- List of tasks
(A) In the passage on avoiding failure, how many years did the writer work on the college newspaper?
(B) List every example the passage on avoiding failure gives of the writer steering clear of the risk of failure.

- Source text
★ ★ ★

For as long as I can remember, I've avoided situations that involved the risk of failure. I quit things I wasn't all that great at. I only ran for student council in high school because they required a boy and a girl from each class and there were no other girls running. I joined the newspaper in college because they were happy to have anyone who could type (For real. I was a typist, not a writer. I only wrote one or two articles in the entire three years I worked on the paper.). I got jobs through temp agencies because it was less of a risk than trying to get my foot in the door on my own.

★ ★ ★

- Data records
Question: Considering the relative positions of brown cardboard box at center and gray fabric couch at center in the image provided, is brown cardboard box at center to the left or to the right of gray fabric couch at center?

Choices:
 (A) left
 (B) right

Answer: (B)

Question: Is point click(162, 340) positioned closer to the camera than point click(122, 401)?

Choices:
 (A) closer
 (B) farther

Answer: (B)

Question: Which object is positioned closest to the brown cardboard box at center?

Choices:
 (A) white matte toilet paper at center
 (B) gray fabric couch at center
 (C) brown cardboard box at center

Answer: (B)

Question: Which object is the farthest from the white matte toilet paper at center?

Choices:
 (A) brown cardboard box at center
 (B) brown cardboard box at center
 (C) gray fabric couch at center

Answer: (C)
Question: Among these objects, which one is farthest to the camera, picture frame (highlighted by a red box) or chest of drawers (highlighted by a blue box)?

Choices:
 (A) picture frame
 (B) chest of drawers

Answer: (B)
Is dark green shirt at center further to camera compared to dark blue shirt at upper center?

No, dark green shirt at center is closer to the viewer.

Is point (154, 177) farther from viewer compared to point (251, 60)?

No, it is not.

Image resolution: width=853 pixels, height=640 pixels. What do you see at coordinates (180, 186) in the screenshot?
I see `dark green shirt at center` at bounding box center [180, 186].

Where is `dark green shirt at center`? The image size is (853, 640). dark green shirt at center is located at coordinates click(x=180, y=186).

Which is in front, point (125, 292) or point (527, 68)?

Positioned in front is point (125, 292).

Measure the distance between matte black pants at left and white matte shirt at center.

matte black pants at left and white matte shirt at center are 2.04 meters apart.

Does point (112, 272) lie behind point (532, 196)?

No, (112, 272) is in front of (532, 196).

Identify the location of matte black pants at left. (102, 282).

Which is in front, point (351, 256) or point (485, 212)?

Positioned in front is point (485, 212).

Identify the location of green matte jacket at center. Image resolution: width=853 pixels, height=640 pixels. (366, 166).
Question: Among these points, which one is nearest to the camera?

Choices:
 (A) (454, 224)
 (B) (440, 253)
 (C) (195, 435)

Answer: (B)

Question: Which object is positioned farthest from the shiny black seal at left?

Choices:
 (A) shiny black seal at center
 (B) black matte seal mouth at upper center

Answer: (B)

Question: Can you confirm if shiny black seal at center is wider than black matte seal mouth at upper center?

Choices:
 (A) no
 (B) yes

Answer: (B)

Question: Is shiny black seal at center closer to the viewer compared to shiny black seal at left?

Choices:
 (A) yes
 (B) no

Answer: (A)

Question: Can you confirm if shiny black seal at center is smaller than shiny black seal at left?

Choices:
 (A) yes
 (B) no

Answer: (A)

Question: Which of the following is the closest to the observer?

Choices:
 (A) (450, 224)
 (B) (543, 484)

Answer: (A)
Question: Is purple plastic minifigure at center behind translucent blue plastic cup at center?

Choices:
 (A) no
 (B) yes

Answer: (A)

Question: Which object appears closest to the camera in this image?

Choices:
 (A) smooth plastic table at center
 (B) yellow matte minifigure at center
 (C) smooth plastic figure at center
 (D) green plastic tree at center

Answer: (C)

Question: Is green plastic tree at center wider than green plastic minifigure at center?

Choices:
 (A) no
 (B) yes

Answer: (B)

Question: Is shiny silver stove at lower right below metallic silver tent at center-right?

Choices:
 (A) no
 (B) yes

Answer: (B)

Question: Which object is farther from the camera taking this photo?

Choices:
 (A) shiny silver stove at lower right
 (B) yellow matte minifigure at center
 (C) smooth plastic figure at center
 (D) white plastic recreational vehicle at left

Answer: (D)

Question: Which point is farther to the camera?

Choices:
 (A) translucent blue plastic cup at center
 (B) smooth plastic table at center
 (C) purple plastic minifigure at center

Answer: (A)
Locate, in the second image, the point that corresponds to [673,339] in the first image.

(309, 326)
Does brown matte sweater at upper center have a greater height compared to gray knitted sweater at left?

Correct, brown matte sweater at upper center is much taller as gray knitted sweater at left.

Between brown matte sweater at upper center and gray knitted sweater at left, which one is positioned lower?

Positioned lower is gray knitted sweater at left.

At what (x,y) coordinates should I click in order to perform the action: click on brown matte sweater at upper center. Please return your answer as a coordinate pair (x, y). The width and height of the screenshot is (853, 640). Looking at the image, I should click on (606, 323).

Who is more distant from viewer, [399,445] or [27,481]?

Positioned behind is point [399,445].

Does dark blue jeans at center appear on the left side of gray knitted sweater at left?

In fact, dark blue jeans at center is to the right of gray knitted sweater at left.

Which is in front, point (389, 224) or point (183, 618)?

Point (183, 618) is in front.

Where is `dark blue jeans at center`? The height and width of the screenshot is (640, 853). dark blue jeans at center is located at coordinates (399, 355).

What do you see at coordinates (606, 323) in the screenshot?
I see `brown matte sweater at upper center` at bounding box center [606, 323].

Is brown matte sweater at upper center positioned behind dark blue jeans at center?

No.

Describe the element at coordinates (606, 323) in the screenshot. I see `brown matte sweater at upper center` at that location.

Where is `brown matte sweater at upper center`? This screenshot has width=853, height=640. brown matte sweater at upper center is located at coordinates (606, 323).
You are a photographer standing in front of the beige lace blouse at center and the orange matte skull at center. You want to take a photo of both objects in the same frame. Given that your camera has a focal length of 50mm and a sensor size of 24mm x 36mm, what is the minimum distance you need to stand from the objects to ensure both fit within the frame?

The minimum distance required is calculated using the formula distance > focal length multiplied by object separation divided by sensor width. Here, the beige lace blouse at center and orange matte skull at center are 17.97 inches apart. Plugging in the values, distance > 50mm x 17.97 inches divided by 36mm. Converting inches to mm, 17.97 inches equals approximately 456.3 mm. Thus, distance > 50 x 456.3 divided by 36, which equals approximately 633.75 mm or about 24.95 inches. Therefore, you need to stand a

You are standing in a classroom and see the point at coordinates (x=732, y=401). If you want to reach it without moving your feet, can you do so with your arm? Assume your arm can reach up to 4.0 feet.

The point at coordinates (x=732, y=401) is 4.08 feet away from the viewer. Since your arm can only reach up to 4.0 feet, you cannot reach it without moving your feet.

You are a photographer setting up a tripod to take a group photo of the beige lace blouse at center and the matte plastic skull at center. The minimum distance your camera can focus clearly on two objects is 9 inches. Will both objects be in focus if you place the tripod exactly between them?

★ ★ ★

- Task answers
(A) Three years.

(B)
- Quitting things the writer wasn't all that great at
- Running for student council in high school only because a boy and a girl were required from each class and no other girls were running
- Joining the college newspaper because they were happy to have anyone who could type
- Getting jobs through temp agencies instead of trying to get a foot in the door on their own